Created on 2020-06-11 by the reprex package (v0.3.0)

1 Like

Good tip!
I went with a mixture of geom_sina and sunflower plot.

A quick question: why do we need to use coord_flip? I know what it does but it seems that you cannot go without it here by simply reassigning axes.

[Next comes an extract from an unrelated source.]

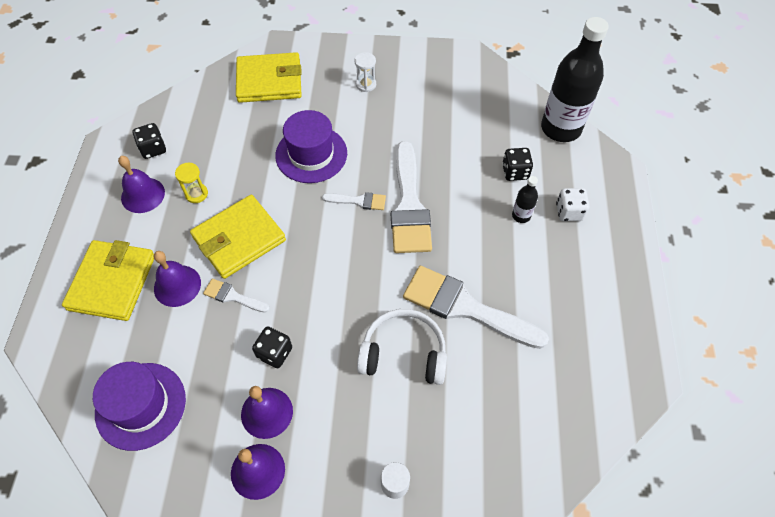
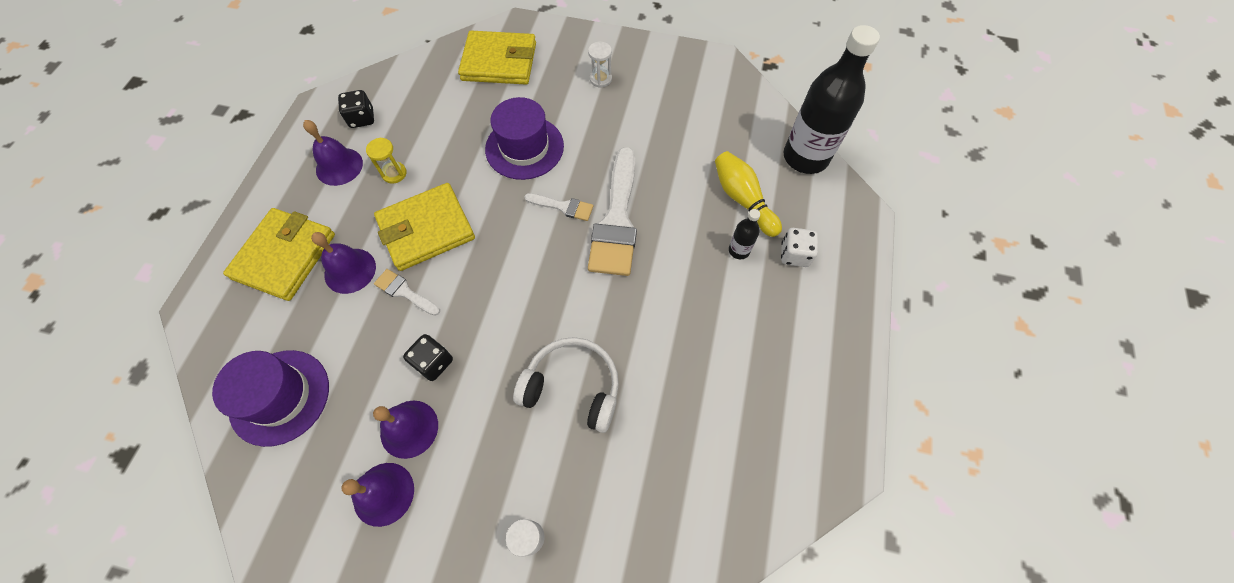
camera: 10 degrees right, 5 degrees up
white brush [403,266,549,349] -> none
black dice [502,148,533,181] -> yellow bowling pin [715,151,782,237]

It appears to be an oddity with ggbeeswarm, which assumes that your categories should be on the x axis and continuous variable on the y axis. This was probably a behavior inherited from ggplot2. This will probably change in the future, as ggplot 3.3.0 (as of Mar 5 2020) now has bi-directional geoms and stats. See https://www.tidyverse.org/blog/2020/03/ggplot2-3-3-0/

I would guess that the next version of ggbeeswarm will no longer make this assumption, as it is an extension of ggplot.

1 Like

This topic was automatically closed 7 days after the last reply. New replies are no longer allowed.